══ Records ══

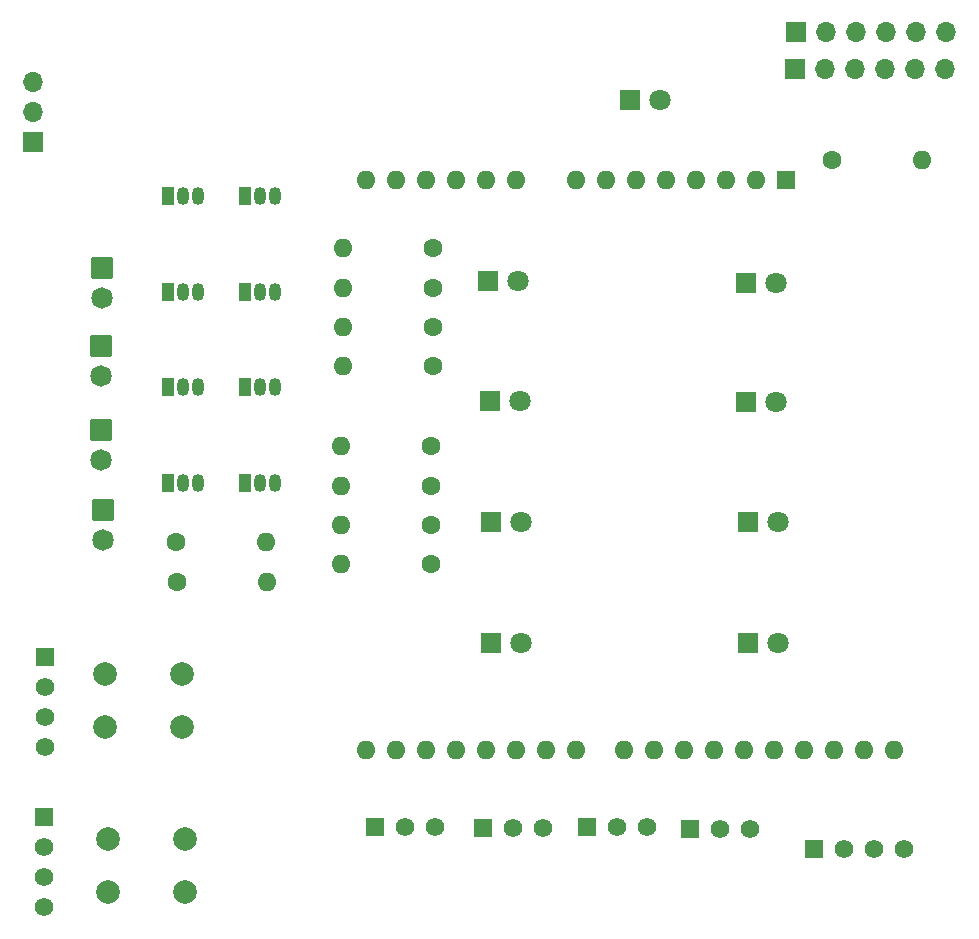
<source format=gbr>
%TF.GenerationSoftware,KiCad,Pcbnew,(7.0.0)*%
%TF.CreationDate,2024-10-28T17:49:39-04:00*%
%TF.ProjectId,Treadmill_V2,54726561-646d-4696-9c6c-5f56322e6b69,rev?*%
%TF.SameCoordinates,Original*%
%TF.FileFunction,Soldermask,Bot*%
%TF.FilePolarity,Negative*%
%FSLAX46Y46*%
G04 Gerber Fmt 4.6, Leading zero omitted, Abs format (unit mm)*
G04 Created by KiCad (PCBNEW (7.0.0)) date 2024-10-28 17:49:39*
%MOMM*%
%LPD*%
G01*
G04 APERTURE LIST*
G04 Aperture macros list*
%AMRoundRect*
0 Rectangle with rounded corners*
0 $1 Rounding radius*
0 $2 $3 $4 $5 $6 $7 $8 $9 X,Y pos of 4 corners*
0 Add a 4 corners polygon primitive as box body*
4,1,4,$2,$3,$4,$5,$6,$7,$8,$9,$2,$3,0*
0 Add four circle primitives for the rounded corners*
1,1,$1+$1,$2,$3*
1,1,$1+$1,$4,$5*
1,1,$1+$1,$6,$7*
1,1,$1+$1,$8,$9*
0 Add four rect primitives between the rounded corners*
20,1,$1+$1,$2,$3,$4,$5,0*
20,1,$1+$1,$4,$5,$6,$7,0*
20,1,$1+$1,$6,$7,$8,$9,0*
20,1,$1+$1,$8,$9,$2,$3,0*%
G04 Aperture macros list end*
%ADD10R,1.700000X1.700000*%
%ADD11O,1.700000X1.700000*%
%ADD12O,1.600000X1.600000*%
%ADD13C,1.600000*%
%ADD14C,1.800000*%
%ADD15R,1.800000X1.800000*%
%ADD16R,1.600000X1.600000*%
%ADD17RoundRect,0.102000X-0.810000X0.810000X-0.810000X-0.810000X0.810000X-0.810000X0.810000X0.810000X0*%
%ADD18C,1.824000*%
%ADD19C,1.574000*%
%ADD20RoundRect,0.102000X0.685000X-0.685000X0.685000X0.685000X-0.685000X0.685000X-0.685000X-0.685000X0*%
%ADD21R,1.050000X1.500000*%
%ADD22O,1.050000X1.500000*%
%ADD23RoundRect,0.102000X0.685000X0.685000X-0.685000X0.685000X-0.685000X-0.685000X0.685000X-0.685000X0*%
%ADD24C,2.000000*%
G04 APERTURE END LIST*
D10*
%TO.C,REF\u002A\u002A*%
X203324999Y-66812346D03*
D11*
X205864999Y-66812346D03*
X208404999Y-66812346D03*
X210944999Y-66812346D03*
X213484999Y-66812346D03*
X216024999Y-66812346D03*
%TD*%
D10*
%TO.C,REF\u002A\u002A*%
X203374999Y-63712346D03*
D11*
X205914999Y-63712346D03*
X208454999Y-63712346D03*
X210994999Y-63712346D03*
X213534999Y-63712346D03*
X216074999Y-63712346D03*
%TD*%
D12*
%TO.C,R11*%
X214059999Y-74587346D03*
D13*
X206440000Y-74587347D03*
%TD*%
D14*
%TO.C,D11*%
X191865000Y-69456982D03*
D15*
X189324999Y-69456981D03*
%TD*%
D16*
%TO.C,A1*%
X202484999Y-76252346D03*
D12*
X199944999Y-76252346D03*
X197404999Y-76252346D03*
X194864999Y-76252346D03*
X192324999Y-76252346D03*
X189784999Y-76252346D03*
X187244999Y-76252346D03*
X184704999Y-76252346D03*
X179624999Y-76252346D03*
X177084999Y-76252346D03*
X174544999Y-76252346D03*
X172004999Y-76252346D03*
X169464999Y-76252346D03*
X166924999Y-76252346D03*
X166924999Y-124512346D03*
X169464999Y-124512346D03*
X172004999Y-124512346D03*
X174544999Y-124512346D03*
X177084999Y-124512346D03*
X179624999Y-124512346D03*
X182164999Y-124512346D03*
X184704999Y-124512346D03*
X188764999Y-124512346D03*
X191304999Y-124512346D03*
X193844999Y-124512346D03*
X196384999Y-124512346D03*
X198924999Y-124512346D03*
X201464999Y-124512346D03*
X204004999Y-124512346D03*
X206544999Y-124512346D03*
X209084999Y-124512346D03*
X211624999Y-124512346D03*
%TD*%
D13*
%TO.C,R1*%
X150955000Y-110250000D03*
D12*
X158574999Y-110249999D03*
%TD*%
D17*
%TO.C,trig1*%
X144600000Y-83710000D03*
D18*
X144600000Y-86250000D03*
%TD*%
D13*
%TO.C,R2*%
X150915000Y-106888890D03*
D12*
X158534999Y-106888889D03*
%TD*%
D13*
%TO.C,R6*%
X172635000Y-92008334D03*
D12*
X165014999Y-92008333D03*
%TD*%
D13*
%TO.C,R8*%
X172485000Y-102122222D03*
D12*
X164864999Y-102122221D03*
%TD*%
D19*
%TO.C,SReward1*%
X139745000Y-124284847D03*
X139745000Y-121744847D03*
X139745000Y-119204847D03*
D20*
X139745000Y-116664847D03*
%TD*%
D15*
%TO.C,D8*%
X199134999Y-95024999D03*
D14*
X201675000Y-95025000D03*
%TD*%
D21*
%TO.C,Q8*%
X156729999Y-101899999D03*
D22*
X157999999Y-101899999D03*
X159269999Y-101899999D03*
%TD*%
D15*
%TO.C,D7*%
X199174999Y-84949999D03*
D14*
X201715000Y-84950000D03*
%TD*%
D21*
%TO.C,Q1*%
X150179999Y-77624999D03*
D22*
X151449999Y-77624999D03*
X152719999Y-77624999D03*
%TD*%
D17*
%TO.C,D1*%
X144725000Y-104185000D03*
D18*
X144725000Y-106725000D03*
%TD*%
D21*
%TO.C,Q7*%
X150179999Y-101899999D03*
D22*
X151449999Y-101899999D03*
X152719999Y-101899999D03*
%TD*%
D15*
%TO.C,D5*%
X177549999Y-105224999D03*
D14*
X180090000Y-105225000D03*
%TD*%
D21*
%TO.C,Q6*%
X156729999Y-93808331D03*
D22*
X157999999Y-93808331D03*
X159269999Y-93808331D03*
%TD*%
D13*
%TO.C,R4*%
X172635000Y-85363890D03*
D12*
X165014999Y-85363889D03*
%TD*%
D19*
%TO.C,A2*%
X172827500Y-131005000D03*
X170287500Y-131005000D03*
D23*
X167747500Y-131005000D03*
%TD*%
D13*
%TO.C,R10*%
X172485000Y-108766666D03*
D12*
X164864999Y-108766665D03*
%TD*%
D21*
%TO.C,Q4*%
X156729999Y-85716665D03*
D22*
X157999999Y-85716665D03*
X159269999Y-85716665D03*
%TD*%
D12*
%TO.C,R3*%
X165014999Y-82041667D03*
D13*
X172635000Y-82041668D03*
%TD*%
D15*
%TO.C,D6*%
X177549999Y-115449999D03*
D14*
X180090000Y-115450000D03*
%TD*%
D19*
%TO.C,SAirpuff1*%
X139725000Y-137832347D03*
X139725000Y-135292347D03*
X139725000Y-132752347D03*
D20*
X139725000Y-130212347D03*
%TD*%
D13*
%TO.C,R5*%
X172635000Y-88686112D03*
D12*
X165014999Y-88686111D03*
%TD*%
D19*
%TO.C,A5*%
X199500000Y-131210000D03*
X196960000Y-131210000D03*
D23*
X194420000Y-131210000D03*
%TD*%
%TO.C,A4*%
X185672500Y-131042347D03*
D19*
X188212500Y-131042347D03*
X190752500Y-131042347D03*
%TD*%
D15*
%TO.C,D10*%
X199309999Y-115474999D03*
D14*
X201850000Y-115475000D03*
%TD*%
D15*
%TO.C,D9*%
X199284999Y-105249999D03*
D14*
X201825000Y-105250000D03*
%TD*%
D23*
%TO.C,I2C_LCD1*%
X204920000Y-132875000D03*
D19*
X207460000Y-132875000D03*
X210000000Y-132875000D03*
X212540000Y-132875000D03*
%TD*%
D15*
%TO.C,D4*%
X177424999Y-94999999D03*
D14*
X179965000Y-95000000D03*
%TD*%
D21*
%TO.C,Q3*%
X150179999Y-85716665D03*
D22*
X151449999Y-85716665D03*
X152719999Y-85716665D03*
%TD*%
D19*
%TO.C,A3*%
X181975000Y-131110000D03*
X179435000Y-131110000D03*
D23*
X176895000Y-131110000D03*
%TD*%
D17*
%TO.C,trig2*%
X144535000Y-90342500D03*
D18*
X144535000Y-92882500D03*
%TD*%
D17*
%TO.C,D2*%
X144550000Y-97460000D03*
D18*
X144550000Y-100000000D03*
%TD*%
D13*
%TO.C,R7*%
X172485000Y-98800000D03*
D12*
X164864999Y-98799999D03*
%TD*%
D24*
%TO.C,SWAirpuff1*%
X151600000Y-136512347D03*
X145100000Y-136512347D03*
X151600000Y-132012347D03*
X145100000Y-132012347D03*
%TD*%
D10*
%TO.C,TLick1*%
X138799999Y-73052346D03*
D11*
X138799999Y-70512346D03*
X138799999Y-67972346D03*
%TD*%
D24*
%TO.C,SWReward1*%
X151350000Y-122562347D03*
X144850000Y-122562347D03*
X151350000Y-118062347D03*
X144850000Y-118062347D03*
%TD*%
D21*
%TO.C,Q5*%
X150179999Y-93808331D03*
D22*
X151449999Y-93808331D03*
X152719999Y-93808331D03*
%TD*%
D14*
%TO.C,D3*%
X179865000Y-84775000D03*
D15*
X177324999Y-84774999D03*
%TD*%
D21*
%TO.C,Q2*%
X156729999Y-77624999D03*
D22*
X157999999Y-77624999D03*
X159269999Y-77624999D03*
%TD*%
D13*
%TO.C,R9*%
X172485000Y-105444444D03*
D12*
X164864999Y-105444443D03*
%TD*%
M02*

</source>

═══

Write out every line of the data that holds the word "rounded".

0 Rectangle with rounded corners*
0 Add four circle primitives for the rounded corners*
0 Add four rect primitives between the rounded corners*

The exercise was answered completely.